Speaker of the People's Assembly of Syria
- In office 6 June 2016 – 20 July 2017
- President: Bashar al-Assad
- Preceded by: Mohammad Jihad al-Laham
- Succeeded by: Hammouda Sabbagh

Member of the Central Command of the Ba'ath Party
- In office 22 April 2017 – 13 November 2021

Personal details
- Born: 1958 Deir ez-Zor Governorate, Syria
- Died: 13 November 2021 (aged 62–63) Deir ez-Zor, Ba'athist Syria
- Party: Ba'ath Party
- Education: University of Aleppo

= Hadiya Khalaf Abbas =

Syrian politician (1958–2021)

Hadiya Khalaf Abbas (هدیة خلف عباس, 1958 – 13 November 2021) was a Syrian politician who served as the Speaker of the People's Council of Syria from June 2016 to July 2017. She was the only woman to have held the post.

==Biography and career==

Abbas was born in Deir ez-Zor Governorate in 1958 and got a doctorate in agricultural engineering from the University of Aleppo. She was also professor at the Al-Furat University.

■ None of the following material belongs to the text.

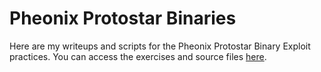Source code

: # Pheonix Protostar Binaries

Here are my writeups and scripts for the Pheonix Protostar Binary Exploit practices. You can access the exercises and source files [here](https://exploit.education/protostar/).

After the 2016 Syrian parliamentary election, Abbas was elected Speaker of the People's Council of Syrian in the first session of the chamber on 6 June 2016, becoming the first woman to reach this office. She won uncontested.

On 20 July 2017, Syria's Parliament issued a resolution discharging Abbas from her post as Speaker, with a majority of member votes. Abbas was accused by some parliamentarians of "preventing some members from submitting their interposition and turning a blind eye to their willingness to discuss a number of articles according to the constitutional rules," a behavior other parliamentarians described as "irresponsible and illegal." Deputy Speaker was appointed interim speaker until the voting of Hammouda Sabbagh as Abbas' successor took place on 28 September 2017.

Abbas died on 13 November 2021, at the Military Hospital of Deir ez-Zor at the age of 63 after suffering a heart attack.